Желанной кротостью и тем более сентиментальностью Валя близко не отличалась, и могла с равным успехом и обезглавить курицу (жила она в частном доме, недалеко от санатория, что позволяло разводить всякую полезную живность), и раз и навсегда очистить Зигфридову квартиру от Ефима и от его многочисленных протеже, чего самому Сайкину сделать было, безусловно, неловко.
… Вербицкий же снова остался на улице, потом женился, но ненадолго, и то принимался писать, то уничтожал собственные работы. Такая утомительная балаганная жизнь тянулась многие годы. С Ельцовым отношений он не поддерживал, слышал только, что тот уехал на родину – куда-то в Сибирь. Вербицкий старался пореже вспоминать своего институтского друга, потому как вслед за этими воспоминаниями на него наваливалась такая чудовищная тоска, растворить которую можно было бы только в бутылке, ведь растратил он и время, и талант, который когда-то восхищал настоящих ценителей. Теперь вот мерзнет в Измайлово, продавая чужую мазню, или малюет чудовищные натюрморты, оформляя витрины недорогих гастрономов, но что можно изменить, когда тебе уже вот-вот перевалит за сорок…
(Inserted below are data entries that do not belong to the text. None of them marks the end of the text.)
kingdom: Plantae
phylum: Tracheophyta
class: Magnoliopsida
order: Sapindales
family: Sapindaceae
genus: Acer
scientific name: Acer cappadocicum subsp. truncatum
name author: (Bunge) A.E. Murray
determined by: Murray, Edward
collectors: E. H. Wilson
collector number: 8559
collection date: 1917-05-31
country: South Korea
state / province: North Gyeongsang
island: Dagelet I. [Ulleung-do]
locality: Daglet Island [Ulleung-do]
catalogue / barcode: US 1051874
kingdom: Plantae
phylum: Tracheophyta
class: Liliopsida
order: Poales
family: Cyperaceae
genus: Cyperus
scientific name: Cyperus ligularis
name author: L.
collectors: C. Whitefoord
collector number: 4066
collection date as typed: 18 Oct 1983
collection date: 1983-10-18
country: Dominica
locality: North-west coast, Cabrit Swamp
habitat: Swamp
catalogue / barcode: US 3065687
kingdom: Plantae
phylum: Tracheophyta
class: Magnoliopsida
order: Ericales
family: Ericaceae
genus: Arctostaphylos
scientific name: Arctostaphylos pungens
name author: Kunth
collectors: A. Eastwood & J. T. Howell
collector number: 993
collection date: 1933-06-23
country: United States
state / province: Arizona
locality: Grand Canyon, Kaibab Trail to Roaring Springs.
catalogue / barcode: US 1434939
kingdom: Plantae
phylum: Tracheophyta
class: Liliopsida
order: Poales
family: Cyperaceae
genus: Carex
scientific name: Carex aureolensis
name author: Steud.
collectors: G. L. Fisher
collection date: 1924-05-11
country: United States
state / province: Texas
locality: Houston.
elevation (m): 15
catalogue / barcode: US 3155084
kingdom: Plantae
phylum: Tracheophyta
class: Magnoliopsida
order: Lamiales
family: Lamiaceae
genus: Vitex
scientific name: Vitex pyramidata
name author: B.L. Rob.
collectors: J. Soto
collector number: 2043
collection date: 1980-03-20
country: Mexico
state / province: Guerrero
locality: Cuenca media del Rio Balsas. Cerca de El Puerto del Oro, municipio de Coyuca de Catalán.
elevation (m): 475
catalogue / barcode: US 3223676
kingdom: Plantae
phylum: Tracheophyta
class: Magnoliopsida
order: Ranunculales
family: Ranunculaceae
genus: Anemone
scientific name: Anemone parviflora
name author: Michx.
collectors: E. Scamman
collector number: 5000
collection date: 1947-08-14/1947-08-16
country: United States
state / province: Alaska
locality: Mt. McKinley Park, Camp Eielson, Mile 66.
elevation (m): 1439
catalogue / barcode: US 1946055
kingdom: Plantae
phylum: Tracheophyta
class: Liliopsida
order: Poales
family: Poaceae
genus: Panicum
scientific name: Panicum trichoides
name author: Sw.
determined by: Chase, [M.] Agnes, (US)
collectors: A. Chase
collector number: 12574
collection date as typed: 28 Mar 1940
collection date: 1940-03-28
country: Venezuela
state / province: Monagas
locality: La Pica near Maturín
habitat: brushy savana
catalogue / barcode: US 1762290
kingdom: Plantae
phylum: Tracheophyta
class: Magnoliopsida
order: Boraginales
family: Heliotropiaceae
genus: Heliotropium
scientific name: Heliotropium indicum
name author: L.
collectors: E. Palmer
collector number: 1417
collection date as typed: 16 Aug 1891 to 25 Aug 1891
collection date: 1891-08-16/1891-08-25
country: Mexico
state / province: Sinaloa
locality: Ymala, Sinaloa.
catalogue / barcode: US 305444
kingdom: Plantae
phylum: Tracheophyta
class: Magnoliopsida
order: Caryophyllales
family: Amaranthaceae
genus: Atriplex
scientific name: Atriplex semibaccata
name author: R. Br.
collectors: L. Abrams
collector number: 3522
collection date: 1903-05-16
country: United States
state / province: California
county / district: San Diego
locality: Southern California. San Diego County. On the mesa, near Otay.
…На этот вернисаж он забрел совершенно случайно. Пробегая от улицы Герцена к метро, он обратил внимание на то, что в Манеже проходит выставка какого-то Ельцова. Посещать художественные экспозиции Вербицкий давно уже перестал – ему, неудачнику чужой успех причинял боль, но здесь любопытство одержало верх. «Неужто Федька? Нет, скорее однофамилец» – размышлял Вербицкий перед входом в зал…
Нельзя сказать, что увиденное его просто задело. Леонид Алексеевич был потрясен, восхищен и раздавлен, а в сторонке топтался автор удивительных работ, по-прежнему пряча в карманах несообразно крупные руки.
– Господи, Ленька! Вот уже не ждал тебя увидеть, – захохотал Ельцов, двинувшись навстречу своему однокашнику, – я ведь тебя везде искал, но разве в вашем муравейнике это возможно. Ну, как ты. Рассказывай.
– Не знаю, что и сказать, – мямлил Вербицкий и все оглядывался в сторону картин. Увиденное не хотело отпускать его.
– Все о себе рассказывай. Где живешь, где выставляешься. Ты ведь гений у нас. Гений! Семьей уж наверно обзавелся. У меня-то старшая школу заканчивает, того глядишь и дедом стану!